Preliminarily --meaning the radiologist's read, as our primary hasn't yet had a chance to review the films-- the MRI results look good. Very good, actually. Despite plentiful warnings that the scan would likely look the same as the last one since radiation can take a while to create visible change in tissue, the radiologist's report claims that the spinal nodules are no longer visible. In addition, the spot in his brain leftover after surgery --the spot that the surgeon theorized may be scar tissue-- is still present, but smaller. So all in all, it's as good as it was gonna get.

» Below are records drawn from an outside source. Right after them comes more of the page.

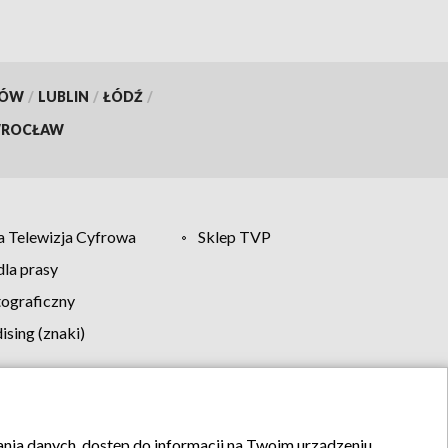
KÓW
/
LUBLIN
/
ŁÓDŹ
/
ROCŁAW
 Telewizja Cyfrowa
Sklep TVP
la prasy
tograficzny
sing (znaki)
klamy
Kontakt
rania danych, dostęp do informacji na Twoim urządzeniu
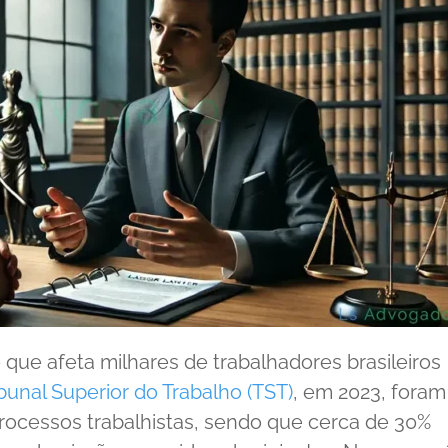
 que afeta milhares de trabalhadores brasileiros
ibunal Superior do Trabalho (TST)
, em 2023, foram
processos trabalhistas, sendo que cerca de 30%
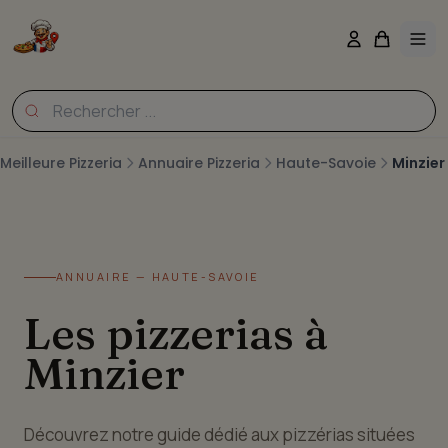
Meilleure Pizzeria
Annuaire Pizzeria
Haute-Savoie
Minzier
ANNUAIRE — HAUTE-SAVOIE
Les pizzerias à
Minzier
Découvrez notre guide dédié aux pizzérias situées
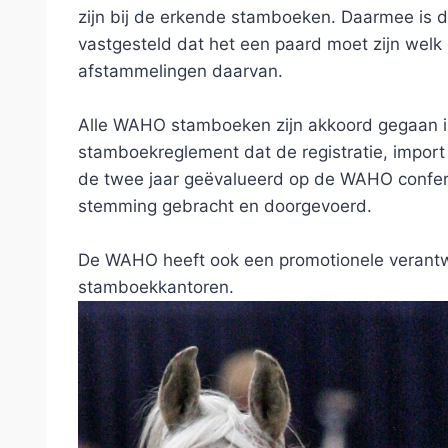
zijn bij de erkende stamboeken. Daarmee is d
vastgesteld dat het een paard moet zijn welk
afstammelingen daarvan.
Alle WAHO stamboeken zijn akkoord gegaan in
stamboekreglement dat de registratie, impor
de twee jaar geëvalueerd op de WAHO confere
stemming gebracht en doorgevoerd.
De WAHO heeft ook een promotionele verantwo
stamboekkantoren.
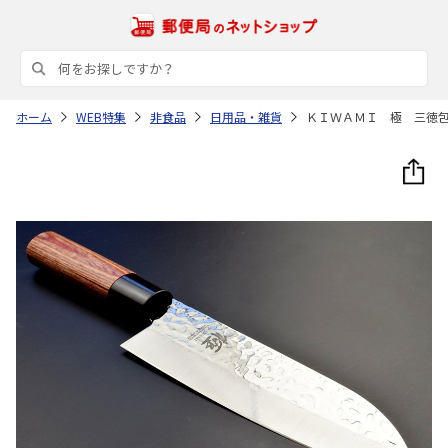
ホーム
WEB特集
非食品
日用品・雑貨
ＫＩＷＡＭＩ 極 三徳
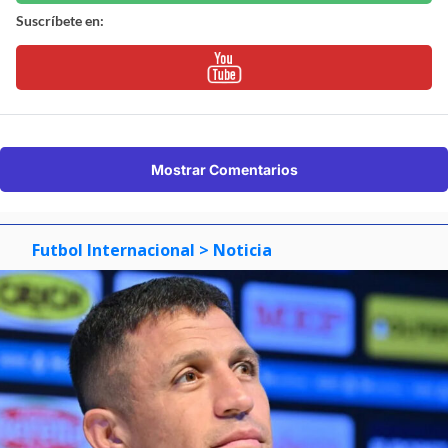
Suscríbete en:
Mostrar Comentarios
Futbol Internacional
> Noticia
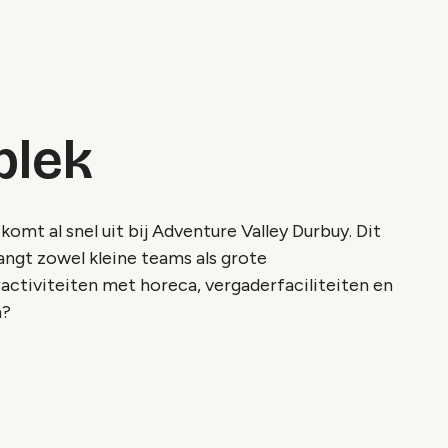
plek
komt al snel uit bij Adventure Valley Durbuy. Dit
ngt zowel kleine teams als grote
ctiviteiten met horeca, vergaderfaciliteiten en
n?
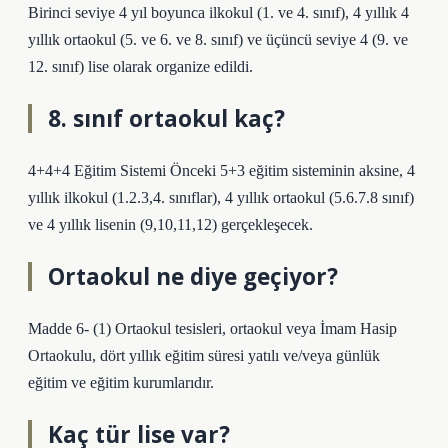
Birinci seviye 4 yıl boyunca ilkokul (1. ve 4. sınıf), 4 yıllık 4
yıllık ortaokul (5. ve 6. ve 8. sınıf) ve üçüncü seviye 4 (9. ve
12. sınıf) lise olarak organize edildi.
8. sınıf ortaokul kaç?
4+4+4 Eğitim Sistemi Önceki 5+3 eğitim sisteminin aksine, 4
yıllık ilkokul (1.2.3,4. sınıflar), 4 yıllık ortaokul (5.6.7.8 sınıf)
ve 4 yıllık lisenin (9,10,11,12) gerçekleşecek.
Ortaokul ne diye geçiyor?
Madde 6- (1) Ortaokul tesisleri, ortaokul veya İmam Hasip
Ortaokulu, dört yıllık eğitim süresi yatılı ve/veya günlük
eğitim ve eğitim kurumlarıdır.
Kaç tür lise var?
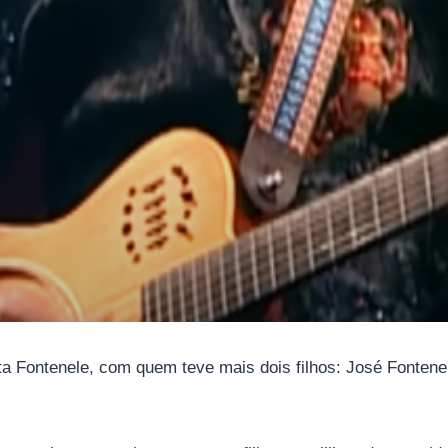
Fontenele, com quem teve mais dois filhos: José Fontenel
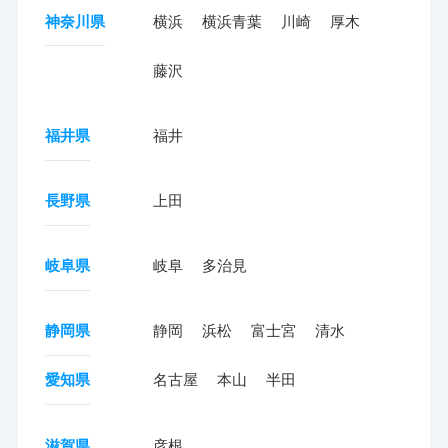
神奈川県
横浜
横浜青葉
川崎
厚木
藤沢
福井県
福井
長野県
上田
岐阜県
岐阜
多治見
静岡県
静岡
浜松
富士宮
清水
愛知県
名古屋
本山
半田
滋賀県
彦根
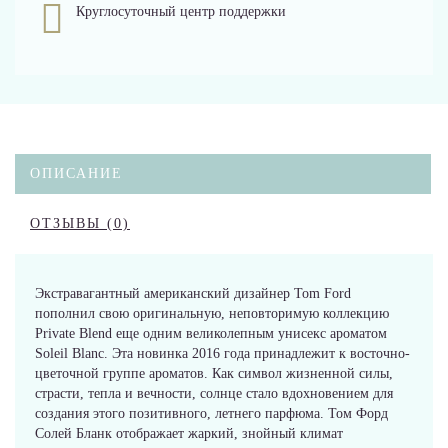
Круглосуточный центр поддержки
ОПИСАНИЕ
ОТЗЫВЫ (0)
Экстравагантный американский дизайнер Tom Ford
пополнил свою оригинальную, неповторимую коллекцию
Private Blend еще одним великолепным унисекс ароматом
Soleil Blanc. Эта новинка 2016 года принадлежит к восточно-
цветочной группе ароматов. Как символ жизненной силы,
страсти, тепла и вечности, солнце стало вдохновением для
создания этого позитивного, летнего парфюма. Том Форд
Солей Бланк отображает жаркий, знойный климат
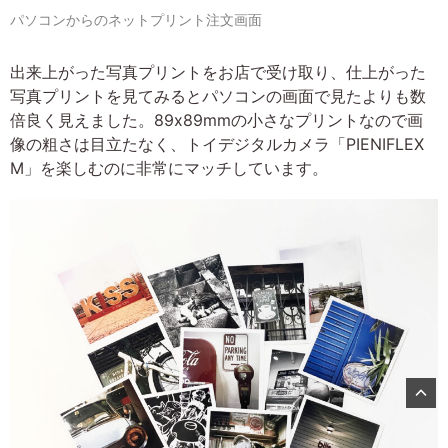
パソコンからのネットプリント注文画面
出来上がった写真プリントをお店で受け取り、仕上がった
写真プリントを見てみるとパソコンの画面で見たよりも数
倍良く見えました。89x89mmの小さなプリントなので画
像の粗さは目立たなく、トイデジタルカメラ「PIENIFLEX
M」を楽しむのに非常にマッチしています。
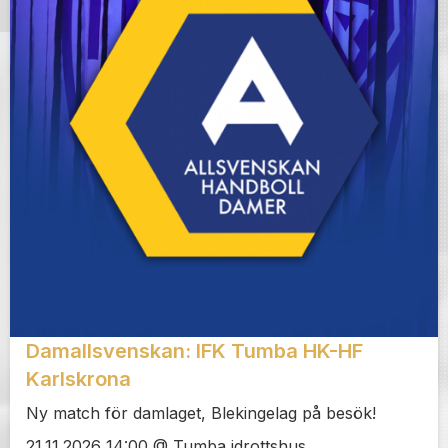
Damallsvenskan: IFK Tumba HK-HF
Karlskrona
Ny match för damlaget, Blekingelag på besök!
21.11.2026 14:00 @ Tumba idrottshus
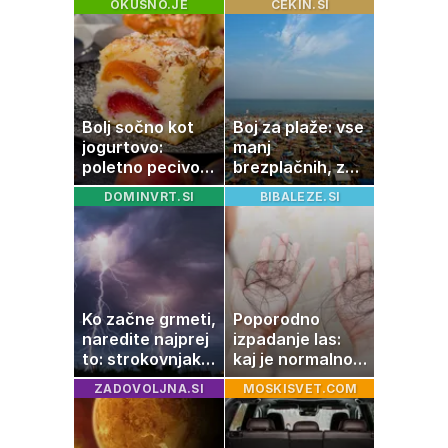
OKUSNO.JE
CEKIN.SI
Bolj sočno kot
Boj za plaže: vse
jogurtovo:
manj
poletno pecivo,
brezplačnih, za
ki vedno uspe
ležalnik in
DOMINVRT.SI
BIBALEZE.SI
senčnik tudi več
kot 40 evrov
Ko začne grmeti,
Poporodno
naredite najprej
izpadanje las:
to: strokovnjaki
kaj je normalno
opozarjajo na
in kako si
ZADOVOLJNA.SI
MOSKISVET.COM
pogosto napako
pomagati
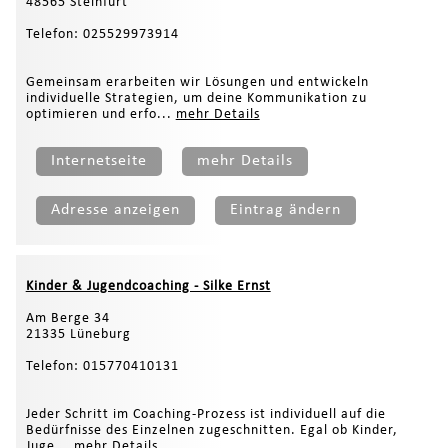
48565 Steinfurt
Telefon: 025529973914
Gemeinsam erarbeiten wir Lösungen und entwickeln
individuelle Strategien, um deine Kommunikation zu
optimieren und erfo...
mehr Details
Internetseite
mehr Details
Adresse anzeigen
Eintrag ändern
Kinder & Jugendcoaching - Silke Ernst
Am Berge 34
21335 Lüneburg
Telefon: 015770410131
Jeder Schritt im Coaching-Prozess ist individuell auf die
Bedürfnisse des Einzelnen zugeschnitten. Egal ob Kinder,
Juge...
mehr Details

The only thing I can say is thanks be to God for all of that. I said more than once over the course of the past weeks that I suspected the treatment was working, not only because he showed none of the outward warning signs we were told about, but because I've been so absolutely hammered by illness.
But even as I feel a tremendous sense of gratitude over a bit of good news, I'm cautious. I'm not fully overcome with joy because we've been burned so many times over the course of the past months that it's hard to be truly and completely enthused. So I guess you could say that I feel a quiet sense of contentment. That's as good as it gets for me these days. But I'll take it and try to rest.
In other news, today's audiology report showed that he's lost a little hearing in his left ear (but still tests within normal range), and that he has a mild to moderately severe loss depending on pitch in the right. Though it hurts my heart to think that this wretched, evil disease has taken part of one of his senses away, I'm not surprised by the results, and am grateful --deeply so-- that it's not any worse than it is.
The next step is the consolidation / stem cell transplant cycle, which will begin next Monday. Please, please keep praying that God will do His work and heal my Logan. He's been through so much and is such a light in this world. I'll link to a video later on, just to let you have a glimpse of who he is, even now after enduring 8 months of brutal treatment.
I have a crying baby who needs me, so I'm off for now. Thank you so much for standing with us and for continuing to intercede over the crucial weeks to come.